[Work instructions]
Work through the listing below, copying each line that carries the word "values".

[Data provided]

——

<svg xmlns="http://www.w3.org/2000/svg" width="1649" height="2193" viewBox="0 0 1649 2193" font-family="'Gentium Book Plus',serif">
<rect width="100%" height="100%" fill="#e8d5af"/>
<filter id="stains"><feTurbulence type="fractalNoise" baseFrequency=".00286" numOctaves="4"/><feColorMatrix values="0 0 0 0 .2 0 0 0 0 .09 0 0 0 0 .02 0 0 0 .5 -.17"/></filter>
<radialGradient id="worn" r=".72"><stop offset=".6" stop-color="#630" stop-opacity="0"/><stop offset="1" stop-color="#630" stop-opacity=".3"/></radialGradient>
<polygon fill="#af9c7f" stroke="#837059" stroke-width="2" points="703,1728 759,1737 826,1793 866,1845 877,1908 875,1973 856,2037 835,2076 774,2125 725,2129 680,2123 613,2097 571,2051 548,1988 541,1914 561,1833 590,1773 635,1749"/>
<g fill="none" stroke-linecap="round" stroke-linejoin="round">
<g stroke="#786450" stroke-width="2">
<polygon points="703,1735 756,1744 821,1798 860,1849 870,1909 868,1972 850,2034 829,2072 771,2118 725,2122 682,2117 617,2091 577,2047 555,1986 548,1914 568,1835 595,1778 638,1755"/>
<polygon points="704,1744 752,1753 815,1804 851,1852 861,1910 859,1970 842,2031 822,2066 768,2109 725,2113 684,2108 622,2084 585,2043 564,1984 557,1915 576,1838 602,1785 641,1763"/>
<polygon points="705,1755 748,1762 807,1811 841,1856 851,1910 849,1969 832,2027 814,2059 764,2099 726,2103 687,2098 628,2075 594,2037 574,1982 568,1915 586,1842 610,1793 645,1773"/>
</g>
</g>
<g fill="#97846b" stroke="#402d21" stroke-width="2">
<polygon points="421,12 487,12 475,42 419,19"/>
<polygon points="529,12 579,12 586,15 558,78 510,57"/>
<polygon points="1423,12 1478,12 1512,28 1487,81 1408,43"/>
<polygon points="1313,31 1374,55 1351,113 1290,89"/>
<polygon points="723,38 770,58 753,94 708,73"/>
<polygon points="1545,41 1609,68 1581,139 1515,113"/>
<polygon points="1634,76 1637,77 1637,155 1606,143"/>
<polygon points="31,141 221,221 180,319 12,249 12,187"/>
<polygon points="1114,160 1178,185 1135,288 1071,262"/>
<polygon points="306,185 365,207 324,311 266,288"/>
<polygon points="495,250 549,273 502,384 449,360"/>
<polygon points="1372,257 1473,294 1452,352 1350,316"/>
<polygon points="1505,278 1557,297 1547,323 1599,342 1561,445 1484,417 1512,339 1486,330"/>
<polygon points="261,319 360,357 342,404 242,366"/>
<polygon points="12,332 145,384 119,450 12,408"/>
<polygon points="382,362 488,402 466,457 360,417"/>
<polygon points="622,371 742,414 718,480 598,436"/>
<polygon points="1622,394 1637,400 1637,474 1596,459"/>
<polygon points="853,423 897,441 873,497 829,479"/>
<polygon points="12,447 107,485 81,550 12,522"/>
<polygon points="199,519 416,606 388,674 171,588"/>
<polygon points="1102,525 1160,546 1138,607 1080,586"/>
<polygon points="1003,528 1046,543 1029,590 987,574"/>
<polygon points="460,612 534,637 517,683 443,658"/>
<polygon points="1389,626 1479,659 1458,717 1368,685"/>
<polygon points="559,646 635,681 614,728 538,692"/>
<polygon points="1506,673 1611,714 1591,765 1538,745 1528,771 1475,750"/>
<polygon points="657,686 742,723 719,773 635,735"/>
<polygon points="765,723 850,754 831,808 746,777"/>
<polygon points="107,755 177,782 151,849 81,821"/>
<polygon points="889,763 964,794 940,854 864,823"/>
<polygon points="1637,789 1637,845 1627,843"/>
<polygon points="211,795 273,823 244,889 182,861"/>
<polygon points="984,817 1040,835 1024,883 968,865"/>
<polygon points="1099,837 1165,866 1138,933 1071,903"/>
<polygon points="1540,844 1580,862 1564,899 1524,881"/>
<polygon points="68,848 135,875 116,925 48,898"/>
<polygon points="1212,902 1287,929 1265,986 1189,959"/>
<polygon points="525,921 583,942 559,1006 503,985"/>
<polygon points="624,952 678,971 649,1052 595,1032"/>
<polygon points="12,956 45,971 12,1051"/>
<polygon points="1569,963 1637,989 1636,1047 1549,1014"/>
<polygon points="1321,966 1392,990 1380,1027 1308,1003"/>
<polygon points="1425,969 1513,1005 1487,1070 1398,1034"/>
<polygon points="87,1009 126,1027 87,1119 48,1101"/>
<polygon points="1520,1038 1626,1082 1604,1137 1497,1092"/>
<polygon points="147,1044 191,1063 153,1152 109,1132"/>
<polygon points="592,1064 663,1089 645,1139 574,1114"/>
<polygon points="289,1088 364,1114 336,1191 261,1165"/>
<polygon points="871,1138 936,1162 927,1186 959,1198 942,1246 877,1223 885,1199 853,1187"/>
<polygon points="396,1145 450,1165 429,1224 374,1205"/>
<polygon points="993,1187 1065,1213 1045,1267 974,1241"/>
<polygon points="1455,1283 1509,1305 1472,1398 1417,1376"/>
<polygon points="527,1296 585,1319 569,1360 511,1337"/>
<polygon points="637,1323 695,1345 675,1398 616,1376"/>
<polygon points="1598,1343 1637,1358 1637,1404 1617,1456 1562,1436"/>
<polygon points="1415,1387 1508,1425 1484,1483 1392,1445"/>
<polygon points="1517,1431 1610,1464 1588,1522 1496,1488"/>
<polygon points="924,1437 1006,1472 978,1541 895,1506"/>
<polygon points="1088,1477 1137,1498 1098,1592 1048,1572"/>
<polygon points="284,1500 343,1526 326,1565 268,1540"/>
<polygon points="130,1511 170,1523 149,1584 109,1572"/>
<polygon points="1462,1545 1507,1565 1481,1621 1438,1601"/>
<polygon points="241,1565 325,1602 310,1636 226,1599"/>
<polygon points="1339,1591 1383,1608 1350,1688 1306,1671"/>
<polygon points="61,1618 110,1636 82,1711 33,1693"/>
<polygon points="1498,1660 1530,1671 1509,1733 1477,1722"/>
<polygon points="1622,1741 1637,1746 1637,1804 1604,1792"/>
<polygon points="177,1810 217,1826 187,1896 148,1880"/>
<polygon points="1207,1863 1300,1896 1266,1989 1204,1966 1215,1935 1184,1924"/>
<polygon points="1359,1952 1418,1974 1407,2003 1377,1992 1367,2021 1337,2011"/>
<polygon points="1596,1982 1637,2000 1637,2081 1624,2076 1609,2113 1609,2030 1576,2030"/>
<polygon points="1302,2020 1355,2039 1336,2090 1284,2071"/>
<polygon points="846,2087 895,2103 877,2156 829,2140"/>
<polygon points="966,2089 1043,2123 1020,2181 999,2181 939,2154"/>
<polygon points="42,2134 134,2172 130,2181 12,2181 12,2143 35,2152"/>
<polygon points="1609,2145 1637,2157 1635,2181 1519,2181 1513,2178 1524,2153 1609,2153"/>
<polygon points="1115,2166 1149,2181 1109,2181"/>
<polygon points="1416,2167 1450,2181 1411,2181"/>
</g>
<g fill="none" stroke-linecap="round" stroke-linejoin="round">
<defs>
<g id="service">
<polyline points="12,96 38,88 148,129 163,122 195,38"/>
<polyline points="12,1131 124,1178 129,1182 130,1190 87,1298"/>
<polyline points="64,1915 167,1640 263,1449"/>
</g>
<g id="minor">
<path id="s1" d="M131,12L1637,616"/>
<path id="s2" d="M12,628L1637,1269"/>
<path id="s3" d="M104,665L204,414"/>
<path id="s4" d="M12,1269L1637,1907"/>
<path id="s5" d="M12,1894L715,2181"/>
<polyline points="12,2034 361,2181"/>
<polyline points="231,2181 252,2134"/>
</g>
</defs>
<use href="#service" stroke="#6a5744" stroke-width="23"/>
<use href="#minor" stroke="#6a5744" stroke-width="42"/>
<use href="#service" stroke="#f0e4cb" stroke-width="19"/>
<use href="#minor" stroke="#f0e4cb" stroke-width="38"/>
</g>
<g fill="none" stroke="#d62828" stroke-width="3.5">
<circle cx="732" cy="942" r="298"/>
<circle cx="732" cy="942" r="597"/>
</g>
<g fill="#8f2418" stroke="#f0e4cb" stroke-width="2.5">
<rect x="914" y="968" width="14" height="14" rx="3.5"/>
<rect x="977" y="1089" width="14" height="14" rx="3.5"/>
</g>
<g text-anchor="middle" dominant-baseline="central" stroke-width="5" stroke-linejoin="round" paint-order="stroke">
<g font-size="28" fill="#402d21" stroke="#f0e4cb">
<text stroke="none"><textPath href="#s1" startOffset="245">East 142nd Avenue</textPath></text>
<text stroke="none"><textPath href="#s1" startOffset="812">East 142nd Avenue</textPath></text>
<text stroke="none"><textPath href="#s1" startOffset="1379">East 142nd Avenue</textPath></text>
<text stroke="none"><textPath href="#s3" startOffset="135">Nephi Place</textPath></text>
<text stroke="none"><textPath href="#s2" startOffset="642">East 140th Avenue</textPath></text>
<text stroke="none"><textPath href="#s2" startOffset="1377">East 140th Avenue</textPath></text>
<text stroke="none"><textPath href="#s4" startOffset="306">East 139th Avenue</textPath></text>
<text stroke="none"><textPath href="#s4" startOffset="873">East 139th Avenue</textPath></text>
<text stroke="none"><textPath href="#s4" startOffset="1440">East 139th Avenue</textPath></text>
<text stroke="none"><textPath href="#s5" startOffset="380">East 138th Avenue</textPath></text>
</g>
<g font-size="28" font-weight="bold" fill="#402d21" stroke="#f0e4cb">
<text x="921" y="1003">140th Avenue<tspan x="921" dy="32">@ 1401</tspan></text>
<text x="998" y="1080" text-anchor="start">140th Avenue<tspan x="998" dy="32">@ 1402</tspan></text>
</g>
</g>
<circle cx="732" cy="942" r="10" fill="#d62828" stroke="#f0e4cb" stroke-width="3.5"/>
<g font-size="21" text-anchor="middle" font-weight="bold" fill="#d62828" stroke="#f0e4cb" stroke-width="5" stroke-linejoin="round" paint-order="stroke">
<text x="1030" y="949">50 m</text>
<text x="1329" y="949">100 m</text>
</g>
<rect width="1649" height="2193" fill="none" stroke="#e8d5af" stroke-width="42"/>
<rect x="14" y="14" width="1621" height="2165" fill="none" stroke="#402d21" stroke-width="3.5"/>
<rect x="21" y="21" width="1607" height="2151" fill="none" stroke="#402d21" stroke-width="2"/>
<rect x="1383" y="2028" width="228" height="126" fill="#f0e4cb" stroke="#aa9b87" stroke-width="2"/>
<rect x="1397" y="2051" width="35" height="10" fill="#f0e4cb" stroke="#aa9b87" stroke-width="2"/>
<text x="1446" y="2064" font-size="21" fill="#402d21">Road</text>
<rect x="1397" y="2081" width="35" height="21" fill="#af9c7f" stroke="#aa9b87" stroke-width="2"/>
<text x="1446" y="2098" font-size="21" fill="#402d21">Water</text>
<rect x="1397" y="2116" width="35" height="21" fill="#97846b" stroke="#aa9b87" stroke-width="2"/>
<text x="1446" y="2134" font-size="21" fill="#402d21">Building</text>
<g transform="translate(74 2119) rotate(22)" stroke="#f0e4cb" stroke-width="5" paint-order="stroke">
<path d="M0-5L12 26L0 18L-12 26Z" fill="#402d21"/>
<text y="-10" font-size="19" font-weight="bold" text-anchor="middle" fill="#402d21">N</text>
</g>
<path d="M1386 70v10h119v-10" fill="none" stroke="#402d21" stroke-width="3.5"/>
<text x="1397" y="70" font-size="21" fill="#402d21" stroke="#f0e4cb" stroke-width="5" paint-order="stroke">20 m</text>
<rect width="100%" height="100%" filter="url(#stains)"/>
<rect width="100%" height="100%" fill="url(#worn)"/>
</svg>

——

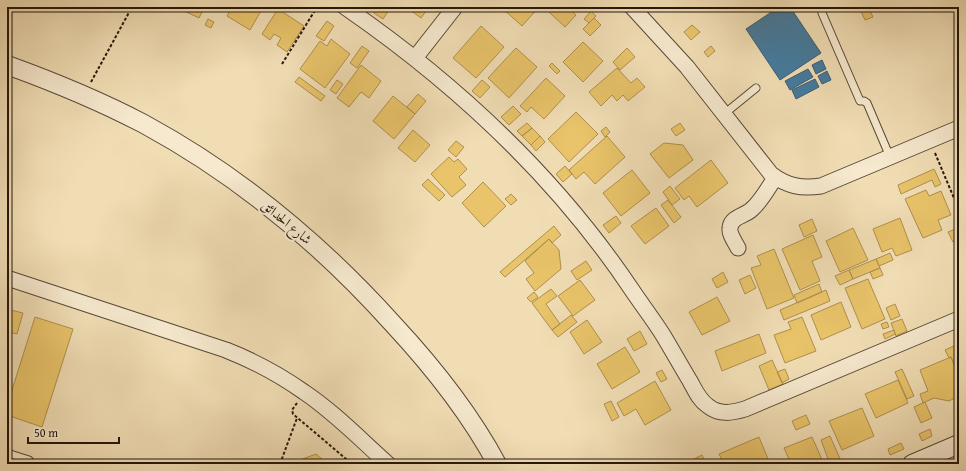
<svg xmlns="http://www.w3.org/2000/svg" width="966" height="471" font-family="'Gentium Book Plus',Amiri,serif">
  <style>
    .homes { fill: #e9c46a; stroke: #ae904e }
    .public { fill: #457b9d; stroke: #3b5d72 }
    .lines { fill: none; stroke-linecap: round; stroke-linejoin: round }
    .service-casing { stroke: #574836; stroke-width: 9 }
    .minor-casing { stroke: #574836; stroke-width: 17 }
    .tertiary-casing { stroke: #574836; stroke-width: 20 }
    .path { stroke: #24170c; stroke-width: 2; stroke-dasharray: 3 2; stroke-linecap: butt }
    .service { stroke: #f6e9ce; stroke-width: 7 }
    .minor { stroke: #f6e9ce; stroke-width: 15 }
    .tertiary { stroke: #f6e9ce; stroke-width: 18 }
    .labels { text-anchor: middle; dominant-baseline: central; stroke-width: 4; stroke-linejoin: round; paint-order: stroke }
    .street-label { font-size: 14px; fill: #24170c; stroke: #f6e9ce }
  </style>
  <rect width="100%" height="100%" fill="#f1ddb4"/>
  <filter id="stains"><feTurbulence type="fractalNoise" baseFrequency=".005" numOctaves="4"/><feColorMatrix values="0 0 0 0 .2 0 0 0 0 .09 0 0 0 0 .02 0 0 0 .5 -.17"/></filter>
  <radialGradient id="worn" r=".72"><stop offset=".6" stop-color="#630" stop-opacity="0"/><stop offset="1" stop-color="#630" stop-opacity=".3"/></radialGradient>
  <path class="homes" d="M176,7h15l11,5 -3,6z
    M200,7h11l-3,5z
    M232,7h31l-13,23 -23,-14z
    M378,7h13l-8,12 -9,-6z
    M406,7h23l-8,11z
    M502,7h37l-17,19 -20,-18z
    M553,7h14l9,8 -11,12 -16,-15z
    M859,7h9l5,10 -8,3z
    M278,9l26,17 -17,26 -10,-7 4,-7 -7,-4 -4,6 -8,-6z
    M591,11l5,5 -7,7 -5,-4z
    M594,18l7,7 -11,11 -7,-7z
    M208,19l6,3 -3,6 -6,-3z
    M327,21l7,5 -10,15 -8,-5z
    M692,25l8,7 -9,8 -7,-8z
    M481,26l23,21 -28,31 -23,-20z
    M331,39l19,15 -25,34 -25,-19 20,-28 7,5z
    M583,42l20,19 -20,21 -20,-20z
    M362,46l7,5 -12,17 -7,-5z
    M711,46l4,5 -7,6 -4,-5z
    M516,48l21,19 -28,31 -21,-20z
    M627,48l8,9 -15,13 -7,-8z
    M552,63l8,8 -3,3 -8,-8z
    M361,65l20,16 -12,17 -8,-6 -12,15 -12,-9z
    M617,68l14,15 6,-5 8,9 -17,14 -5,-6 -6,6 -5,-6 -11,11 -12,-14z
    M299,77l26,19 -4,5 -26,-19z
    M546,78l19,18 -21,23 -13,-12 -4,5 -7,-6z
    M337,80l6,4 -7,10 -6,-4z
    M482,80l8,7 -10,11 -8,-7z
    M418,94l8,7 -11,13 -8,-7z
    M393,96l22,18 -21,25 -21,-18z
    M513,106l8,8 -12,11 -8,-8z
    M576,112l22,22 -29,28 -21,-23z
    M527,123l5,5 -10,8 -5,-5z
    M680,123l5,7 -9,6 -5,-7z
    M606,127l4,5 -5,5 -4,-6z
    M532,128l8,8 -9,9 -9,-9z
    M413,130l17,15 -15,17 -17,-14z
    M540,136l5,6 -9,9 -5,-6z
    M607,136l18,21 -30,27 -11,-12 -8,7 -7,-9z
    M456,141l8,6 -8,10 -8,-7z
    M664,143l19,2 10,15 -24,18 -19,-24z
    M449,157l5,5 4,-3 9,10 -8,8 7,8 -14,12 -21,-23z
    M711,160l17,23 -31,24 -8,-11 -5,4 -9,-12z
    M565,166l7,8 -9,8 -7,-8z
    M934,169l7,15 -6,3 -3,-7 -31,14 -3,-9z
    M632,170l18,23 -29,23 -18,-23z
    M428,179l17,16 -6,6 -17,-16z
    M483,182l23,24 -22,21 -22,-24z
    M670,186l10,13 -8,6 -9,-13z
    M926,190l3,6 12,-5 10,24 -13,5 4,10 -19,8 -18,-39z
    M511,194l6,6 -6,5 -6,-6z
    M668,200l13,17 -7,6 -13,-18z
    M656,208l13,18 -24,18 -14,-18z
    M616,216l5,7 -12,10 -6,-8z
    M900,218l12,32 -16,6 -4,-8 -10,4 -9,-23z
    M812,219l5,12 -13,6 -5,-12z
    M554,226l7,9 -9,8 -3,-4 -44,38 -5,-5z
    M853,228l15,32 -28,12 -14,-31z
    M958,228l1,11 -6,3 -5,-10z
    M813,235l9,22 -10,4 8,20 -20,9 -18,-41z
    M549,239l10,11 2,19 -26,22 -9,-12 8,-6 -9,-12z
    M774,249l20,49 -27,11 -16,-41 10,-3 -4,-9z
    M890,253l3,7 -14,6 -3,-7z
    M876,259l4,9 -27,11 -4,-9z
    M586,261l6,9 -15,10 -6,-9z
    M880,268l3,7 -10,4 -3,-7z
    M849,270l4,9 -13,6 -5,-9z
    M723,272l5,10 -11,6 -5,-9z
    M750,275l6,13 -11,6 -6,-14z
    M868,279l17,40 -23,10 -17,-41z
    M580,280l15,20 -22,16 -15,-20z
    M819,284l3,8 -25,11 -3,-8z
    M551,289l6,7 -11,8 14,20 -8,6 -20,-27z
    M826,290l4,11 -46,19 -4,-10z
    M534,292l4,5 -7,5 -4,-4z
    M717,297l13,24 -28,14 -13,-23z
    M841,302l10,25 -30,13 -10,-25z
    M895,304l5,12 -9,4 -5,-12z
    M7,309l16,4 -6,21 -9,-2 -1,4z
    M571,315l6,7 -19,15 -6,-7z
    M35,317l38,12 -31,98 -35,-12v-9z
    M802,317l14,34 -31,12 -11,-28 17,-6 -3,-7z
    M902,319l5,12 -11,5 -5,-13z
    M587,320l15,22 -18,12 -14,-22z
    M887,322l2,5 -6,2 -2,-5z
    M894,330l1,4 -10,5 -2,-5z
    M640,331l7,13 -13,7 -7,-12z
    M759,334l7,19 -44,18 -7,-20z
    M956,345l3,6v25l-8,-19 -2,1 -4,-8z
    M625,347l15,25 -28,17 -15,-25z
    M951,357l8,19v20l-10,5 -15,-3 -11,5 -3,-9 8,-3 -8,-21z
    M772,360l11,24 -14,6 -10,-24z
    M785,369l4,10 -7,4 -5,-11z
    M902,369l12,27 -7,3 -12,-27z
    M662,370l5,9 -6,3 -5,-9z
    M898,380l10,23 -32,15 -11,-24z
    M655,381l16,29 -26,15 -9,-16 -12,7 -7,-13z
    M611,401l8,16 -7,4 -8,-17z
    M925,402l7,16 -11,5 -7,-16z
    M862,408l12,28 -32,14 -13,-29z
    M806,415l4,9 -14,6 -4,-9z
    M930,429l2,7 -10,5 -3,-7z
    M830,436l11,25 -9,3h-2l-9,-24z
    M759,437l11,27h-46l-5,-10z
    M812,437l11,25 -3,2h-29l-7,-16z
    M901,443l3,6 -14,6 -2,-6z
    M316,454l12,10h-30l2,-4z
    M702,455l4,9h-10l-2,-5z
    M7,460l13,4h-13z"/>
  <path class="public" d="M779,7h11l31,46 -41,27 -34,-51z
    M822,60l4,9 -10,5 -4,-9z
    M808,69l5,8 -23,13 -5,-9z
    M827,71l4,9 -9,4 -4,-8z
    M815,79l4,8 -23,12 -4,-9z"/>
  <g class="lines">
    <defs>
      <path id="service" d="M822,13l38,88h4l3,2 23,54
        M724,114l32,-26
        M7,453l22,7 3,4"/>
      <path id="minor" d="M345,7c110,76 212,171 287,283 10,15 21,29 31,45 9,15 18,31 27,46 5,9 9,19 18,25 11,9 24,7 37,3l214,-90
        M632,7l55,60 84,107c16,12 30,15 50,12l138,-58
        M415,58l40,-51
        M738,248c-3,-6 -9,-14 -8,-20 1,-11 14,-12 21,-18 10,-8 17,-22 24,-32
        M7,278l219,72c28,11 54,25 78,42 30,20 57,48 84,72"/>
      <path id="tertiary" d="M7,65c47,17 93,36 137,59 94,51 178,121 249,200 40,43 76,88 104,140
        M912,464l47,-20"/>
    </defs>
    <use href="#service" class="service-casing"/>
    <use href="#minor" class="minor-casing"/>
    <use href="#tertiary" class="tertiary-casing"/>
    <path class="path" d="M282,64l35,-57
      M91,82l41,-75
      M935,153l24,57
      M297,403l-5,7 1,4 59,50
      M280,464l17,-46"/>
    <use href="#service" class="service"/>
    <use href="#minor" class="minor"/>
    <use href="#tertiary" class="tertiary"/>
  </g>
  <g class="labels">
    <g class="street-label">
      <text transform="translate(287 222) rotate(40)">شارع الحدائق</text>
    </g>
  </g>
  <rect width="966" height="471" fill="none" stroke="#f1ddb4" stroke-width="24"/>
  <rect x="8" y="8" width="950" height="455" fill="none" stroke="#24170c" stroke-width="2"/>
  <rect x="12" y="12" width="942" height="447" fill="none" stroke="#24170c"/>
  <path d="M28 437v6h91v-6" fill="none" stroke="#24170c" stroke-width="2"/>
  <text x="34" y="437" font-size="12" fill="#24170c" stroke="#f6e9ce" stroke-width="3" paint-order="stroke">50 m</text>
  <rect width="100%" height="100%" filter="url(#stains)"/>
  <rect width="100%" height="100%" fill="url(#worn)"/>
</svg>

——

[Reply to the task]
<filter id="stains"><feTurbulence type="fractalNoise" baseFrequency=".00286" numOctaves="4"/><feColorMatrix values="0 0 0 0 .2 0 0 0 0 .09 0 0 0 0 .02 0 0 0 .5 -.17"/></filter>
  <filter id="stains"><feTurbulence type="fractalNoise" baseFrequency=".005" numOctaves="4"/><feColorMatrix values="0 0 0 0 .2 0 0 0 0 .09 0 0 0 0 .02 0 0 0 .5 -.17"/></filter>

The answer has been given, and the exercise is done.